▸ **Required work**
Which of the lines below hold "first"? Please return each one.

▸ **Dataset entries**

---

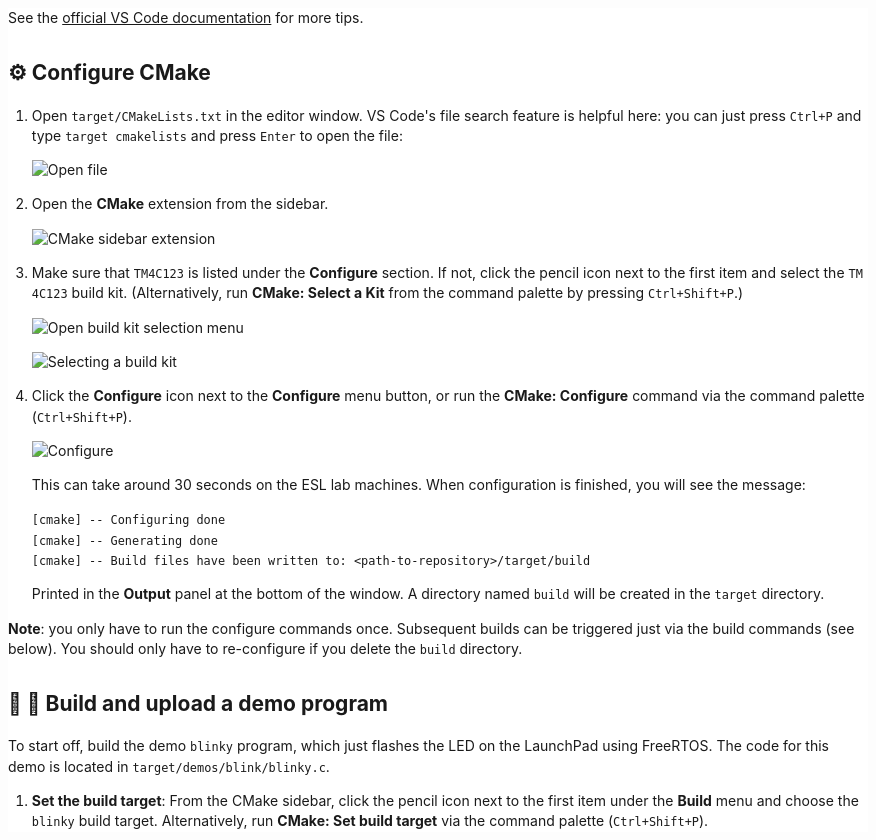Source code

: See the
[official VS Code documentation](https://code.visualstudio.com/docs/getstarted/tips-and-tricks)
for more tips.

## ⚙️ Configure CMake

1. Open `target/CMakeLists.txt` in the editor window. VS Code's file search
   feature is helpful here: you can just press `Ctrl+P` and type
   `target cmakelists` and press `Enter` to open the file:

   ![Open file](screenshots/open-cmakelists.png)

2. Open the **CMake** extension from the sidebar.

   ![CMake sidebar extension](screenshots/cmake-sidebar.png)

3. Make sure that `TM4C123` is listed under
   the **Configure** section. If not, click the pencil icon next to the first
   item and select the `TM4C123` build kit. (Alternatively, run **CMake: Select
   a Kit** from the command palette by pressing `Ctrl+Shift+P`.)

   ![Open build kit selection menu](screenshots/open-select-kit.png)

   ![Selecting a build kit](screenshots/select-kit.png)

3. Click the **Configure** icon next to the **Configure** menu button, or run
   the **CMake: Configure** command via the command palette (`Ctrl+Shift+P`).

   ![Configure](screenshots/configure-target.png)

   This can take around 30 seconds on the ESL lab machines. When configuration
   is finished, you will see the message:

   ```
   [cmake] -- Configuring done
   [cmake] -- Generating done
   [cmake] -- Build files have been written to: <path-to-repository>/target/build
   ```

   Printed in the **Output** panel at the bottom of the window. A directory
   named `build` will be created in the `target` directory.

**Note**: you only have to run the configure commands once. Subsequent builds
can be triggered just via the build commands (see below). You should only have
to re-configure if you delete the `build` directory.

## 🔧 🚀 Build and upload a demo program

To start off, build the demo `blinky` program, which just flashes the LED on the
LaunchPad using FreeRTOS. The code for this demo is located in
`target/demos/blink/blinky.c`.

1. **Set the build target**: From the CMake sidebar, click the pencil icon next
   to the first item under the **Build** menu and choose the `blinky` build
   target. Alternatively, run **CMake: Set build target** via the command
   palette (`Ctrl+Shift+P`).
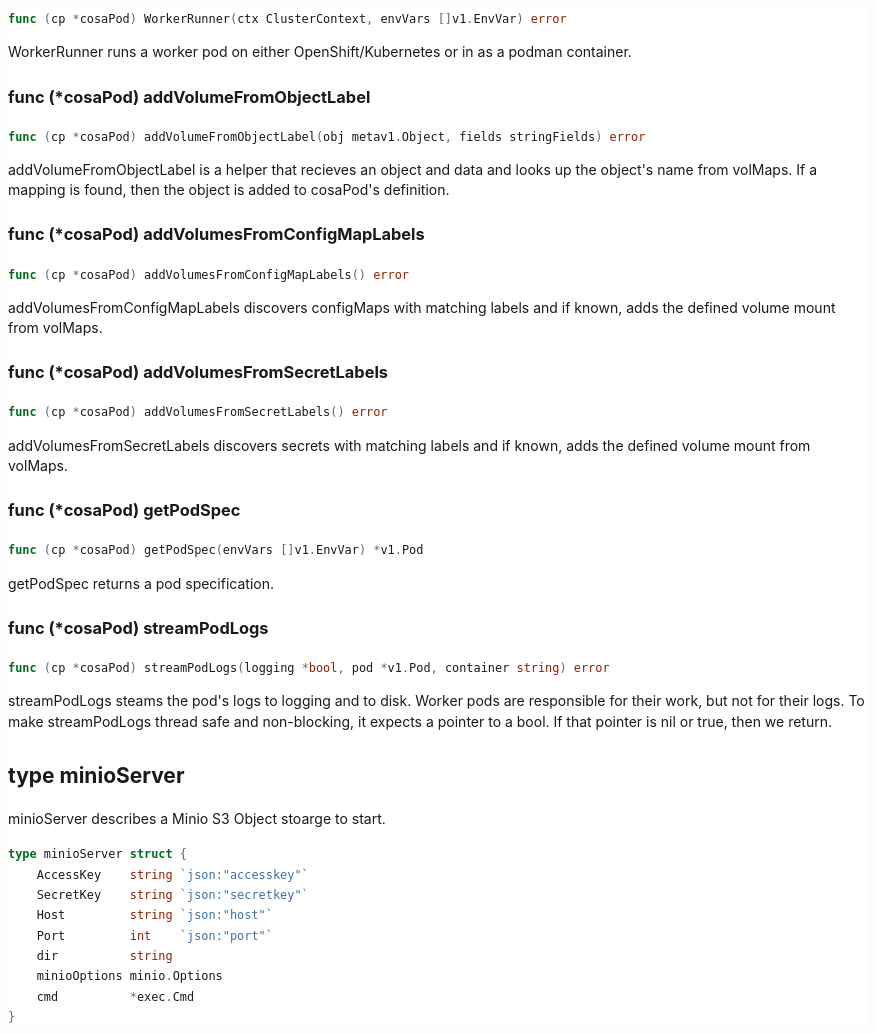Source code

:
 ```go
func (cp *cosaPod) WorkerRunner(ctx ClusterContext, envVars []v1.EnvVar) error
```

WorkerRunner runs a worker pod on either OpenShift/Kubernetes or in as a podman container\.

### func \(\*cosaPod\) addVolumeFromObjectLabel

```go
func (cp *cosaPod) addVolumeFromObjectLabel(obj metav1.Object, fields stringFields) error
```

addVolumeFromObjectLabel is a helper that recieves an object and data and looks up the object's name from volMaps\. If a mapping is found\, then the object is added to cosaPod's definition\.

### func \(\*cosaPod\) addVolumesFromConfigMapLabels

```go
func (cp *cosaPod) addVolumesFromConfigMapLabels() error
```

addVolumesFromConfigMapLabels discovers configMaps with matching labels and if known\, adds the defined volume mount from volMaps\.

### func \(\*cosaPod\) addVolumesFromSecretLabels

```go
func (cp *cosaPod) addVolumesFromSecretLabels() error
```

addVolumesFromSecretLabels discovers secrets with matching labels and if known\, adds the defined volume mount from volMaps\.

### func \(\*cosaPod\) getPodSpec

```go
func (cp *cosaPod) getPodSpec(envVars []v1.EnvVar) *v1.Pod
```

getPodSpec returns a pod specification\.

### func \(\*cosaPod\) streamPodLogs

```go
func (cp *cosaPod) streamPodLogs(logging *bool, pod *v1.Pod, container string) error
```

streamPodLogs steams the pod's logs to logging and to disk\. Worker pods are responsible for their work\, but not for their logs\. To make streamPodLogs thread safe and non\-blocking\, it expects a pointer to a bool\. If that pointer is nil or true\, then we return\.

## type minioServer

minioServer describes a Minio S3 Object stoarge to start\.

```go
type minioServer struct {
    AccessKey    string `json:"accesskey"`
    SecretKey    string `json:"secretkey"`
    Host         string `json:"host"`
    Port         int    `json:"port"`
    dir          string
    minioOptions minio.Options
    cmd          *exec.Cmd
}
```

---

▸ **Exercise solution**
   the **Configure** section. If not, click the pencil icon next to the first
   to the first item under the **Build** menu and choose the `blinky` build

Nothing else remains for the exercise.